力で抑え込むのは簡単だけど、それで本人が改心してくれるのかが、解らないのよね。
私達はレインさんのお辞儀に見送られながら、今度は素材買い取りカウンターに向かった。
一番食堂に近いカウンターには、筋骨隆々のたくましい40代位のおじさんが待っていた。
私達がカウンターに近づくと野太い声で声をかけてきた。
「いらっしゃい、何も持ってないみたいだけど、なんか用か?」
おじさんがそういうので彼の目の前に、5体のオークの死体を置いた。
虚空から取り出されるオークの死体を見つめて、唖然としていたおじさんが正気に戻り大声で笑った後納得したような顔になり。
「そっちの嬢ちゃんは時空魔法が使えるのか、こいつは羨ましい!」
大声で叫ぶおじさんに私は身を縮こまらせて、困った顔で笑っていると、おじさんは私の顔を見てから頭を掻き。
「いやーすまん!珍しかったからついな!」
おじさんはまた大声で謝って来た。
そのおじさんの様子に私は、ああ、この人声のボリューム絞れない人なのね、と半分諦めた。
体育会系の人にたまにいるよねこういう人、近くに言うのに全力で声張り上げる、まあ慣れてしまえばこういう人なんだなと思えるようになるからいいけどね。
私がおじさんの印象を考えていると、おじさんはオークの死体を鑑定し始めた。
「オーク5体かそれにしてもいい腕だ!ほぼ一撃で倒してる、切り傷は坊主だよな?一撃で首を半分断ち切ってるな、戦闘中にこれだけできるなんてなかなかの腕だな!」
おじさんはオークの死体の傷を見ながら感想を漏らすが、褒められたアベルは微妙な顔で頬を掻きながら微笑んでいた。
それを聞いていたマーナは、両手で口を押えるようにしながら、笑いをこらえていた。
私は微笑みながらアベル達の様子を眺めていると、おじさんが査定を済ませたらしく紙に査定額を書きアベルに寄こした。
「そうだな、1体20000ローンで10万ローンで買い取らせてもらうぞ」
アベル達は今までオークを狩っていなかったため、その買い取り額に驚き、後ろについて来ていたアトムもその金額に驚いた。
おじさんの査定額に驚きながらアベルは頷き、それを確認したおじさんはカウンターの裏から小銀貨10枚が入った袋を取り出した。
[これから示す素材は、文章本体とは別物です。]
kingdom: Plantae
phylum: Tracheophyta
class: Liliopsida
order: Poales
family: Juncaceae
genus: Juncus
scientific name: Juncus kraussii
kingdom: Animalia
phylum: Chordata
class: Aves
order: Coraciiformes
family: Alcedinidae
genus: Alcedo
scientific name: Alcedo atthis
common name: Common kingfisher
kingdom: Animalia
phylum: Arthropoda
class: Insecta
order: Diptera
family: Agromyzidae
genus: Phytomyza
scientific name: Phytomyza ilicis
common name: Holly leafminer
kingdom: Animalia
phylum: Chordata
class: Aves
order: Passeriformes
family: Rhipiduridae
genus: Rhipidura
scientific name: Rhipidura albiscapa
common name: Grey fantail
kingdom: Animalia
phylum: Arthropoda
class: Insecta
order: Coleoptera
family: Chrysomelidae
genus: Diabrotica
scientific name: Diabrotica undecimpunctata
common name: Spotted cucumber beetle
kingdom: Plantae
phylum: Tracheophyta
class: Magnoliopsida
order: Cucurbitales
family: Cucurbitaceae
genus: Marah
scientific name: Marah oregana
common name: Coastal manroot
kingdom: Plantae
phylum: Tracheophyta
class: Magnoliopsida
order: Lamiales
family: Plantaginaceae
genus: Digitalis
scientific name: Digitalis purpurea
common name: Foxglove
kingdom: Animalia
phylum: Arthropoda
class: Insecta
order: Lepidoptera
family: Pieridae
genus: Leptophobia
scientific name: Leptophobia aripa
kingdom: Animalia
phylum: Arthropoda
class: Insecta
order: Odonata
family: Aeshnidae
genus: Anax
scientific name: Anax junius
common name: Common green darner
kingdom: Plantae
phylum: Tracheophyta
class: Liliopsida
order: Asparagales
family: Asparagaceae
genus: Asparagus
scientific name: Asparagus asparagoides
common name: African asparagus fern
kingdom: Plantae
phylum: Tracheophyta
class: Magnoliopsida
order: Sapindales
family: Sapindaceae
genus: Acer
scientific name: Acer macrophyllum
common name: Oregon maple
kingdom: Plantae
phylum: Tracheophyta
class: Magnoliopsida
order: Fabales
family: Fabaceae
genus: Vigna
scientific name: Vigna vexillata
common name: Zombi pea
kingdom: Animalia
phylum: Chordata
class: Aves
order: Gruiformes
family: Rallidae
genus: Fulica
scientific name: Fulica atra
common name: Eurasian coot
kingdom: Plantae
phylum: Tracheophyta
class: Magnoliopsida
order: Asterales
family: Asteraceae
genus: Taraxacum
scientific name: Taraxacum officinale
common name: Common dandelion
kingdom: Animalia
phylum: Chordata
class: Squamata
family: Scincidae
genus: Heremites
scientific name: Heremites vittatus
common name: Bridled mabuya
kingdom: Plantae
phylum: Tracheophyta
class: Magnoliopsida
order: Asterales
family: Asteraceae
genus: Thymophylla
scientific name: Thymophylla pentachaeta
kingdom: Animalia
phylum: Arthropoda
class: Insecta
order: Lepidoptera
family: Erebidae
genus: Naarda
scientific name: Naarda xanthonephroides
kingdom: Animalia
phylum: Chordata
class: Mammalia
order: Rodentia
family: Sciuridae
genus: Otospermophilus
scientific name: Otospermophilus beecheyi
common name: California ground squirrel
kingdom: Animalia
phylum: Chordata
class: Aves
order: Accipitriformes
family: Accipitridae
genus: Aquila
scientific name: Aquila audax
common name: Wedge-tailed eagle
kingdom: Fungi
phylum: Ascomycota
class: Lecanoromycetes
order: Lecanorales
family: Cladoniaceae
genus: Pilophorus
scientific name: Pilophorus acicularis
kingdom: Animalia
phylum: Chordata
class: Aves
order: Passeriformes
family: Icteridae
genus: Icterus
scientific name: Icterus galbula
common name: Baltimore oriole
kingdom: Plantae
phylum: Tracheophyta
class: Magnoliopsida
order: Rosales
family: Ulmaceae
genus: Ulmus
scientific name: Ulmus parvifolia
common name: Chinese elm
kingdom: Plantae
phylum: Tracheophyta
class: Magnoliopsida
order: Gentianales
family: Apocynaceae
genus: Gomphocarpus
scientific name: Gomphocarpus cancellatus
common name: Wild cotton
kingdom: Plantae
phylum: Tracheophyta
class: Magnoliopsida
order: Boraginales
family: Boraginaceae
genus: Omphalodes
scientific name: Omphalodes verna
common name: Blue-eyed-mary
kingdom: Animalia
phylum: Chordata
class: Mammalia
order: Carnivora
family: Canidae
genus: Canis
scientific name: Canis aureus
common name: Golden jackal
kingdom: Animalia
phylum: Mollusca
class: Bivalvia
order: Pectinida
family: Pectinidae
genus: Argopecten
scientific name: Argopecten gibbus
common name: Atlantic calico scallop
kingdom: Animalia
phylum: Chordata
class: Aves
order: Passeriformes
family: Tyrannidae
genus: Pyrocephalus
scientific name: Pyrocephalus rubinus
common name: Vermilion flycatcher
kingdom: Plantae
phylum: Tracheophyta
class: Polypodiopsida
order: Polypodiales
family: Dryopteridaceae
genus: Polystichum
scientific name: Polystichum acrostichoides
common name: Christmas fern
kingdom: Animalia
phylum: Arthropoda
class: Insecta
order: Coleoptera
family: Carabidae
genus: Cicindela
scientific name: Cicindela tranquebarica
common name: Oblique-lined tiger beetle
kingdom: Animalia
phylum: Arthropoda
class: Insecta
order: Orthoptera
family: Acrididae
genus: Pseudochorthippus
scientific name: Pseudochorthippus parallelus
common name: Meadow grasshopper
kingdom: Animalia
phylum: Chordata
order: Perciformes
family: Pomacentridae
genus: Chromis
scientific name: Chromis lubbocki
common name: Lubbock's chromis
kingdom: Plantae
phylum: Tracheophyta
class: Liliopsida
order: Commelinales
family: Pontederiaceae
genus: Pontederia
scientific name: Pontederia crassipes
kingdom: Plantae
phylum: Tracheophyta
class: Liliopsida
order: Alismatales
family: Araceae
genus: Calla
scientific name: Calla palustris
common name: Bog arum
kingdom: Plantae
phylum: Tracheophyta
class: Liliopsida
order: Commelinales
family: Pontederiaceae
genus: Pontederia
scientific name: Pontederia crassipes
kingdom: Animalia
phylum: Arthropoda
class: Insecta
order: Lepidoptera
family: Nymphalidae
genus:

報酬を手にした私達は、一度ギルドに併設している食堂に移動した。
食堂のテーブルに付いた私達はまず飲み物を注文した。
ウェイトレスさんに注文を取ってもらうために、アベルが手を上げたのを見ていたアトムくんが遠慮がちに声を掛けてきた。
「俺、お金無いですよ・・・」
アトムくんのその声に私は笑顔で。
「今日はアトムくんのパーティー加入の歓迎だから、お金は気にしなくていいわ」
私の言葉を聞いてもアトムくんはためらて言うようだったが。
アベルが「さっき買取金額聞いてただろ?遠慮すんな!」と声を掛けアトムくんの背中を手の平で叩いた。
背中を叩かれたアトムくんは、嬉しそうに微笑んでいた。